When the band’s back-story is added into the mix, Hollywood Dream’s landing with a splat of relative indifference becomes something of a persistent head-scratcher. Vocalist/drummer John “Speedy” Keen had previously penned “Armenia City in the Sky” for The Who’s 1967 album The Who Sell Out. Pianist and band namesake Andy Newman looked like a dry run for the likes of Bun E. Carlos and banged on the keys like an auxiliary member of the Bonzo Dog Band. A suitable nickname for their young guitarist would be “The Kid,” or maybe even better “The Face,” for it’d be well nigh impossible to find a more splendiferously Mod figure than the one cut by Jimmy McCulloch on the record’s cover. 

Throw in that Pete Townsend played bass on the LP and its lack of performance is indeed a stumper. It’s in essence an album tailor made for Beatles fans, registering at times like a slightly more twee incarnation of Badfinger, though they never cross the line into the precious. Maybe the problem was that at the point of the record’s release The Beatles hadn’t really broken up yet (though the end was certainly near). However, Badfinger’s sales figures in ’70 and ’71 surely benefited from the realization of many that their favorite band was no longer extant. 

But it’s no use second guessing the apathy of the marketplace. And Hollywood Dream wasn’t a total flop, anyway. They had pomp, they had pop smarts, and they had strong musicianship; in particular, the guitar playing of teenager McCulloch and the distinctive falsetto voice of Keen. And Newman’s rollicking barrelhouse approach to the ivories was an obvious plus as well, the element in “Something in the Air” that ultimately raised it to the status of classic, though it was also an element the band and producer Townsend seemed occasionally at sea over how to use most effectively.

Saved data entries:
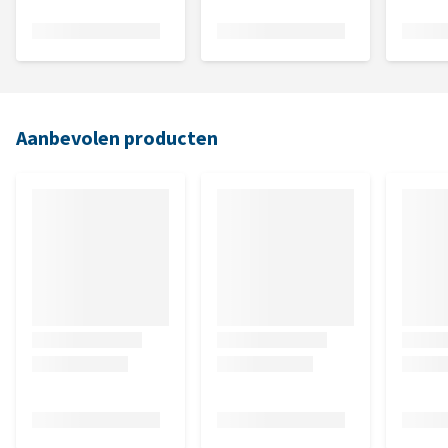
Aanbevolen producten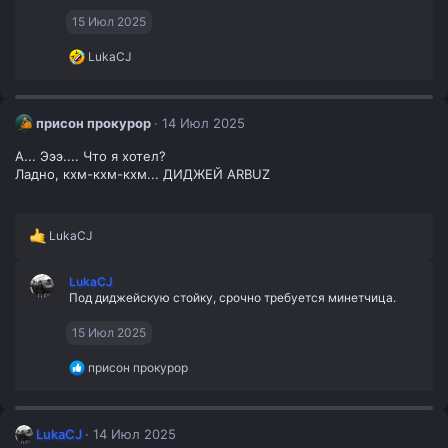
15 Июл 2025
Р
LukaCJ
е
а
к
ц
присон прокурор
14 Июл 2025
и
и
А... Эээ.... Что я хотел?
:
Ладно, кхм-кхм-кхм... ДИДЖЕЙ АRBUZ
Р
LukaCJ
е
а
LukaCJ
к
Под диджейскую стойку, срочно требуется минетчица.
ц
и
и
15 Июл 2025
:
Р
присон прокурор
е
а
к
ц
LukaCJ
14 Июл 2025
и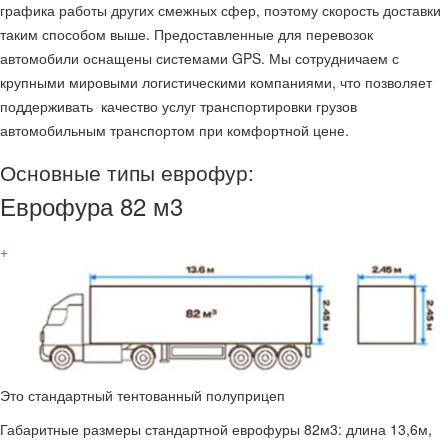
графика работы других смежных сфер, поэтому скорость доставки
таким способом выше. Предоставленные для перевозок
автомобили оснащены системами GPS. Мы сотрудничаем с
крупными мировыми логистическими компаниями, что позволяет
поддерживать качество услуг транспортировки грузов
автомобильным транспортом при комфортной цене.
Основные типы еврофур:
Еврофура 82 м3
+
Это стандартный тентованный полуприцеп
Габаритные размеры стандартной еврофуры 82м3: длина 13,6м,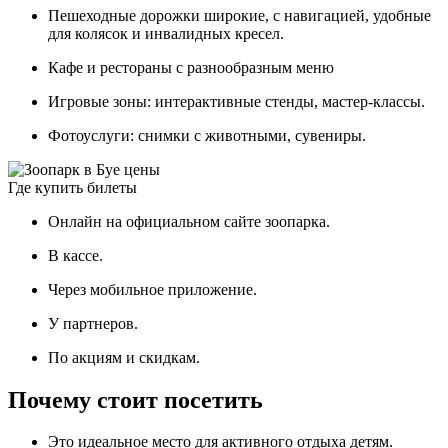
Пешеходные дорожки широкие, с навигацией, удобные
для колясок и инвалидных кресел.
Кафе и рестораны с разнообразным меню
Игровые зоны: интерактивные стенды, мастер-классы.
Фотоуслуги: снимки с животными, сувениры.
Где купить билеты
Онлайн на официальном сайте зоопарка.
В кассе.
Через мобильное приложение.
У партнеров.
По акциям и скидкам.
Почему стоит посетить
Это идеальное место для активного отдыха детям.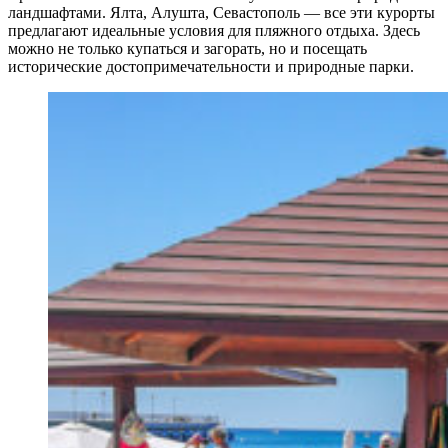
ландшафтами. Ялта, Алушта, Севастополь — все эти курорты
предлагают идеальные условия для пляжного отдыха. Здесь
можно не только купаться и загорать, но и посещать
исторические достопримечательности и природные парки.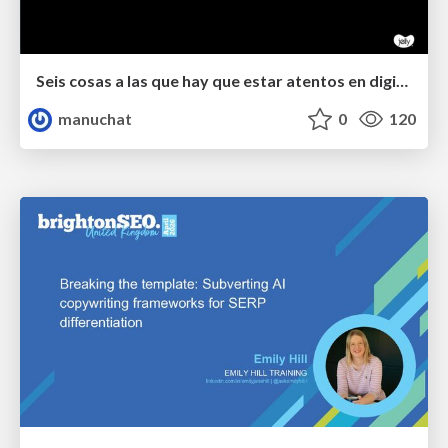
Seis cosas a las que hay que estar atentos en digital.
manuchat
0
120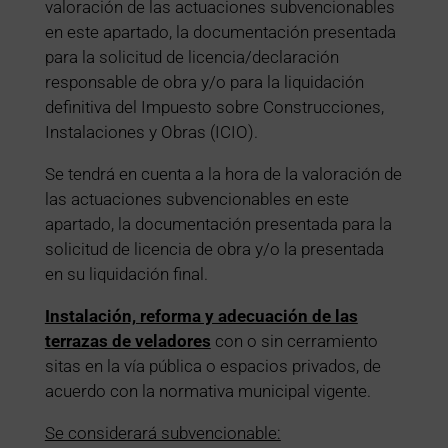
valoración de las actuaciones subvencionables
en este apartado, la documentación presentada
para la solicitud de licencia/declaración
responsable de obra y/o para la liquidación
definitiva del Impuesto sobre Construcciones,
Instalaciones y Obras (ICIO).
Se tendrá en cuenta a la hora de la valoración de
las actuaciones subvencionables en este
apartado, la documentación presentada para la
solicitud de licencia de obra y/o la presentada
en su liquidación final.
Instalación, reforma y adecuación de las
terrazas de veladores
con o sin cerramiento
sitas en la vía pública o espacios privados, de
acuerdo con la normativa municipal vigente.
Se considerará subvencionable: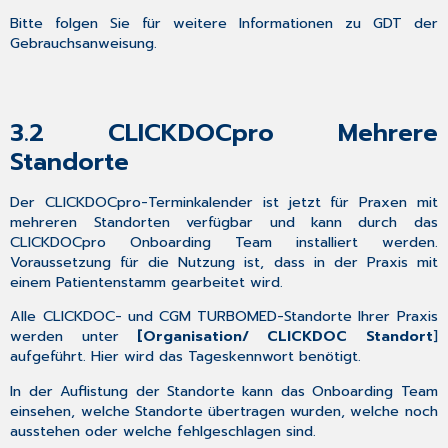
Bitte folgen Sie für weitere Informationen zu GDT der
Gebrauchsanweisung.
3.2
CLICKDOCpro Mehrere
Standorte
Der CLICKDOCpro-Terminkalender ist jetzt für Praxen mit
mehreren Standorten verfügbar und kann durch das
CLICKDOCpro Onboarding Team installiert werden.
Voraussetzung für die Nutzung ist, dass in der Praxis mit
einem Patientenstamm gearbeitet wird.
Alle CLICKDOC- und CGM TURBOMED-Standorte Ihrer Praxis
werden unter
[Organisation/ CLICKDOC Standort
]
aufgeführt. Hier wird das Tageskennwort benötigt.
In der Auflistung der Standorte kann das Onboarding Team
einsehen, welche Standorte übertragen wurden, welche noch
ausstehen oder welche fehlgeschlagen sind.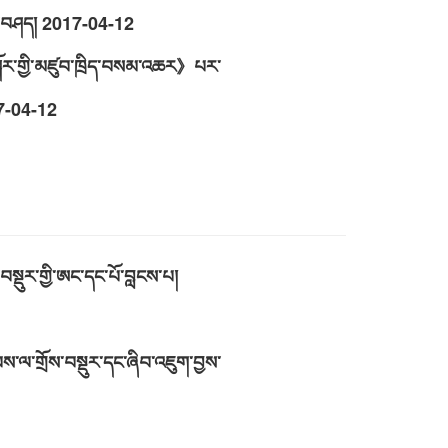
ར་བཤད།
2017-04-12
ུའི་སྐོར་གྱི་མཛུབ་ཁྲིད་བསམ་འཆར》པར་
7-04-12
ན་བསྡུར་གྱི་ཨང་དང་པོ་བླངས་པ།
བས་ལ་གྲོས་བསྡུར་དང་ཞིབ་འཇུག་བྱས་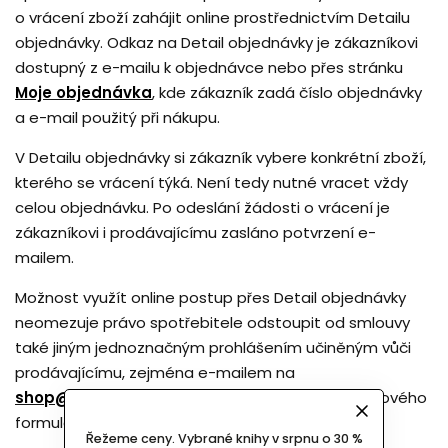
o vrácení zboží zahájit online prostřednictvím Detailu
objednávky. Odkaz na Detail objednávky je zákazníkovi
dostupný z e-mailu k objednávce nebo přes stránku
Moje objednávka
, kde zákazník zadá číslo objednávky
a e-mail použitý při nákupu.
V Detailu objednávky si zákazník vybere konkrétní zboží,
kterého se vrácení týká. Není tedy nutné vracet vždy
celou objednávku. Po odeslání žádosti o vrácení je
zákazníkovi i prodávajícímu zasláno potvrzení e-
mailem.
Možnost využít online postup přes Detail objednávky
neomezuje právo spotřebitele odstoupit od smlouvy
také jiným jednoznačným prohlášením učiněným vůči
prodávajícímu, zejména e-mailem na
shop@archizoom.cz
nebo prostřednictvím vzorového
formuláře uvedeného níže.
Řežeme ceny. Vybrané knihy v srpnu o 30 %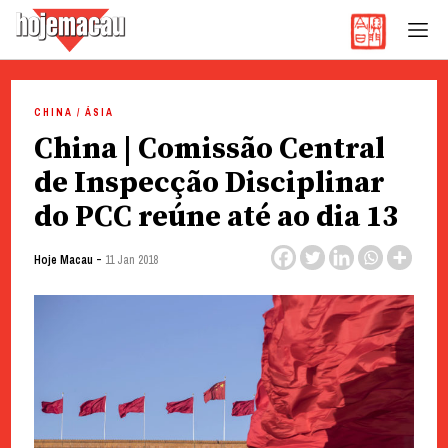
Hoje Macau
Jornal em Língua Portuguesa
Skip
to
CHINA / ÁSIA
content
China | Comissão Central
de Inspecção Disciplinar
do PCC reúne até ao dia 13
-
Hoje Macau
11 Jan 2018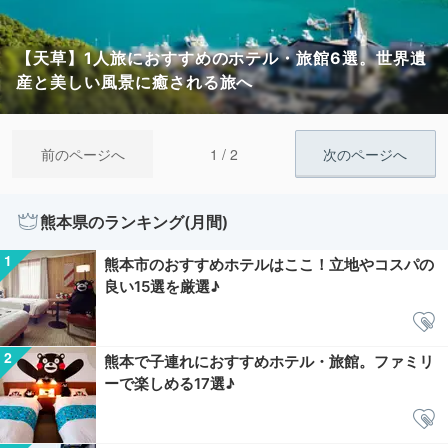
【天草】1人旅におすすめのホテル・旅館6選。世界遺
産と美しい風景に癒される旅へ
1 / 2
前のページへ
次のページへ
熊本県のランキング(月間)
熊本市のおすすめホテルはここ！立地やコスパの
良い15選を厳選♪
熊本で子連れにおすすめホテル・旅館。ファミリ
ーで楽しめる17選♪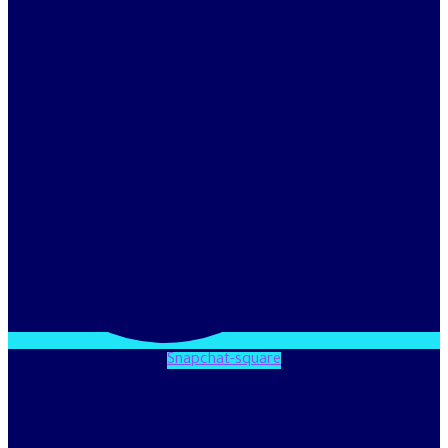
Snapchat-square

- [Questions on the material]:
1. Name every musical group that the review of Hollywood Dream mentions by name.
2. Pick up the review of Hollywood Dream after its final sentence and carry it forward.

- [Answers for this exercise]:
1. The Who, the Bonzo Dog Band, The Beatles, Badfinger

2.
I mention Townsend because it was completely under his auspices that Thunderclap Newman became an active concern. Keen had been his chauffeur, he’d known Newman from art school, and in their youthful guitarist he obviously recognized a crucial asset when he saw/heard it (post-breakup, McCulloch went on to play lead in Wings). But if Townsend was essentially enacting his desire to be a pop wunderkind along with a touch of the old reliable rock star philanthropy toward a few of his friends, the strokes to his ego didn’t negatively affect the music. 

The record opens with “Hollywood #1,” a fine bit of whimsical strum that pursues the titular theme of nostalgic celluloid fantasy, a motif that returns on the album’s second side. A strong opener, its lyrics also can’t avoid feeling a bit rushed, a common trait from a period where acts still routinely recorded two albums a year. But as driven home earlier, Thunderclap Newman only recorded one album in their entire career. I just came out a few short months after “Something in the Air” was an unexpected smash. 

And initially, Townsend had apparently envisioned three separate projects, one for each of Thunderclap’s members (did I say something about a wannabe wunderkind?) That needy arcade shark known as Tommy forced him to consolidate everything into one group, however. With this bit of lore in mind, it’s testament to the talents of the three principals (and yes, to Townsend’s acumen) that Hollywood Dream succeeds so highly rather than mucking up into a musical muddle. 

“Hollywood #1” detours at the two minute point into a showcase for Newman’s trendily old-hat pianistic skills, another recurring theme across the record. In this case it works quite well, adding to the filmic flashback idea and giving off the vibe of a romping score to a hypothetical saloon scene in an old silent western. As the album progresses though, this side of the band’s performance triangle can feel at moments somewhat grafted on. 

As time has marched forward this situation hasn’t exactly harmed Hollywood Dream; it has however dated the disc something fierce, but that’s not really a bad thing at all. Everything dates, eventually even stuff that’s ahead of its time, and in the case of Thunderclap Newman this datedness pleasantly expands upon an era where it was considered perfectly sensible to add a music hall inflected keyboard-knocker to the lineup of your band. Not only does his jittery piano break in “Something in the Air” effectively solidify the tune as so much more than just a passage of post-hippie ache, but his understated playing on “The Old Cornmill” shows he could wisely fall back and lead from behind.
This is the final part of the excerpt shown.